Lorcan believes a lot of people living in London might not still be there if it wasn’t for the connections formed through GAA.
“It’s the kind of city you’d get lost in easy enough if you just didn’t have someone to call round to, or chat to the odd time,” he added.

Return home
London’s Championship endeavours came with the added bonus of providing members of Paul Coggins’ squad an extra opportunity to return home. Long after the TV cameras switched off and the commentator’s attention wandered elsewhere, the London players could still be found out on the pitch and in the stands - speaking with fans, friends and family.
“For a lot of the lads these opportunities to get home mean that bit more. Otherwise, they might only get back once or twice in the year with work. It brought the GAA back to what it’s supposed to be there for, for people to enjoy, people to socialise through, it’s a medium for people to meet.”
He feels that GAA in London is more than just the London GAA. While the team may be broad in the representative sense, at club level a sense of locality prevails, from underage right the way up to senior level and in the day-to-day running of the clubs.

Pride
“The work being done at local and club level over here is incredible. The older guys came over here in tougher times than we did, I suppose when education levels wouldn’t have been as high. Some of the younger crew coming up have masters and degrees coming out their ears but even still they can’t get work at home.
“But the important part is that people stick together. I think the bit of success London’s had has helped the cause. It’s definitely promoted the game here and there’s a buzz not just throughout the team now but also the supporters”, said Lorcan.
Chairman of Dulwich Harps GAA Club, Laragh native Tom Denning agrees. While his loyalties were firmly in the blue and white camp on Saturday come 3pm, he is proud of how London as a team has fared in this year’s Championship.
A resident in the city since 1958, within his first week of living there Tom had joined up with a club in Wimbledon called the Green Roosters.
He played club football with them until family commitments called time on his career. However, in later years, his relationship has developed with Dulwich Harps GAA, to whom he now acts as the club chairman.
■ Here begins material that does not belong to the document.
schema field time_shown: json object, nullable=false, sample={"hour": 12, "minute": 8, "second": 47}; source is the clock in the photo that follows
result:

A former chairman of the London minor board for many years and a current delegate to the London county board, he delights in the development of the game at underage level right across the city.
His own charges at Dulwich boast an impressive record here on Irish soil, having not lost a competitive match in over 14 years.
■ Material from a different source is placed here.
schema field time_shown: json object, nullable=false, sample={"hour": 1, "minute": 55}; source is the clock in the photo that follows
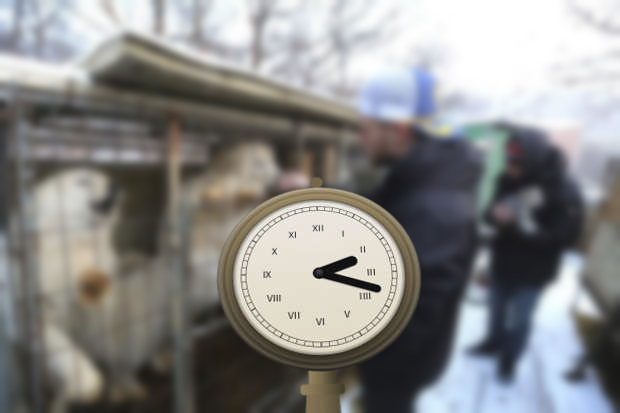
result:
{"hour": 2, "minute": 18}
“At that time, when I came over here first, emigration meant people were leaving Ireland in their thousands. Coming to a place like London and joining up with the football it made it that bit easier to settle in. It meant that very quickly you met up with your own people. You went to all the dances, you were involved in other bits as well,” said Tom.

Hopes
Well-known in the Irish community, not just for his involvement in Gaelic games, Tom is also as a co-founding member of the Southwark Irish Festival, along with current president of the Cavan Association London Ben Cahill from Maghera.
Attracting upwards of 10,000 people in each of its 22 years, the festival, much like the GAA in London, proves a focal point for the Irish in the city. Tom hopes one day that young players native to the city will at some stage begin feeding into the senior panel there instead of feeding from abroad. While in Ireland emigration has decimated teams at rural level, in London Tom says, they have their own problems to contend with - the attraction of so many other sports vying for the attentions of young up-and-coming players is just one such concern.
“The roots are well established here. Things have come a long way. We’ve had young and talented players follow a career instead with professional football teams like Charlton, Millwall and Crystal Palace. You can’t blame them. When I came over I joined up for the love of the sport and that’s what the GAA is about.
“But we keep going. The clubs keep doing what we’re doing and the players still come, and get games get played. It’s for the love of the game.”